Defendants established prima facie that plaintiff did not sustain serious injury within the meaning of Insurance Law § 5102(d) to his cervical or lumbar spine or right shoulder as a result of the motor vehicle accident through the affirmed reports of their radiologist, who found that any claimed injury was the result of preexisting degenerative conditions (see Thomas v. NYLL Mgt. Ltd., 110 A.D.3d 613, 973 N.Y.S.2d 625 [1st Dept. 2013] ). Defendants submitted plaintiff's orthopedist's findings that the ranges of motion in the allegedly injured right shoulder and the uninjured left shoulder were the same (see Camilo v. Villa Livery Corp., 118 A.D.3d 586, 987 N.Y.S.2d 164 [1st Dept. 2014] ). In addition, defendants pointed to the evidence that plaintiff ceased all treatment for his claimed injuries within four months after the accident (see Pommells v. Perez, 4 N.Y.3d 566, 572, 797 N.Y.S.2d 380, 830 N.E.2d 278 [2005] ). They also submitted an MRI report and an operative report contained in plaintiff's own medical records showing shoulder conditions such as bursitis and hypertrophy, which their expert explained were degenerative in nature (see Franklin v. Gareyua, 136 A.D.3d 464, 24 N.Y.S.3d 304 [1st Dept. 2016], affd 29 N.Y.3d 925, 49 N.Y.S.3d 651, 71 N.E.3d 1218 [2017] ; Walker v. Whitney, 132 A.D.3d 478, 18 N.Y.S.3d 27 [1st Dept. 2015] ).
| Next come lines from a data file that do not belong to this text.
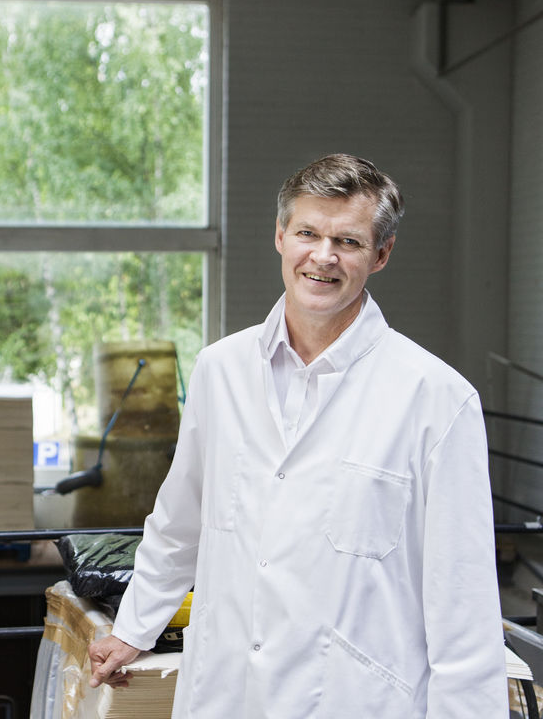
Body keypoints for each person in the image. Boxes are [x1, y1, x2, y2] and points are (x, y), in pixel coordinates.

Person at [87, 153, 509, 718]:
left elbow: (463, 600)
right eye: (308, 233)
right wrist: (135, 626)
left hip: (357, 701)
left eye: (349, 241)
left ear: (381, 255)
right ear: (280, 237)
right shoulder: (222, 370)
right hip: (226, 693)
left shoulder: (435, 398)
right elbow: (179, 520)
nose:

In opposition, plaintiff failed to raise an issue of fact as to his claimed spinal injuries, since he submitted no opinion about whether those injuries were caused by the accident, rather than degeneration (see Walker, 132 A.D.3d at 478–79, 18 N.Y.S.3d 27 ), and no evidence of treatment (see Pommells, 4 N.Y.3d at 572, 797 N.Y.S.2d 380, 830 N.E.2d 278 ). As for his right shoulder claim, plaintiff's orthopedic surgeon opined before performing surgery that any injuries were causally related to the accident. However, he failed to address or explain either the findings in plaintiff's own MRI of hypertrophic changes and of no acute fracture or dislocation. He also did not address his own operative finding of bursitis (see Franklin v. Gareyua, 136 A.D.3d at 465–466, 24 N.Y.S.3d 304; Walker, 132 A.D.3d at 478–479, 18 N.Y.S.3d 27 ). Moreover, plaintiff provided no explanation for his complete cessation of treatment after the surgery (see Pommells, 4 N.Y.3d at 574, 797 N.Y.S.2d 380, 830 N.E.2d 278 ; Baez v. Rahamatali, 24 A.D.3d 256, 808 N.Y.S.2d 171 [1st Dept. 2005], affd 6 N.Y.3d 868, 817 N.Y.S.2d 204, 850 N.E.2d 19 [2006] ; Frias v. Son Tien Liu, 107 A.D.3d 589, 590, 967 N.Y.S.2d 382 [1st Dept. 2013] ).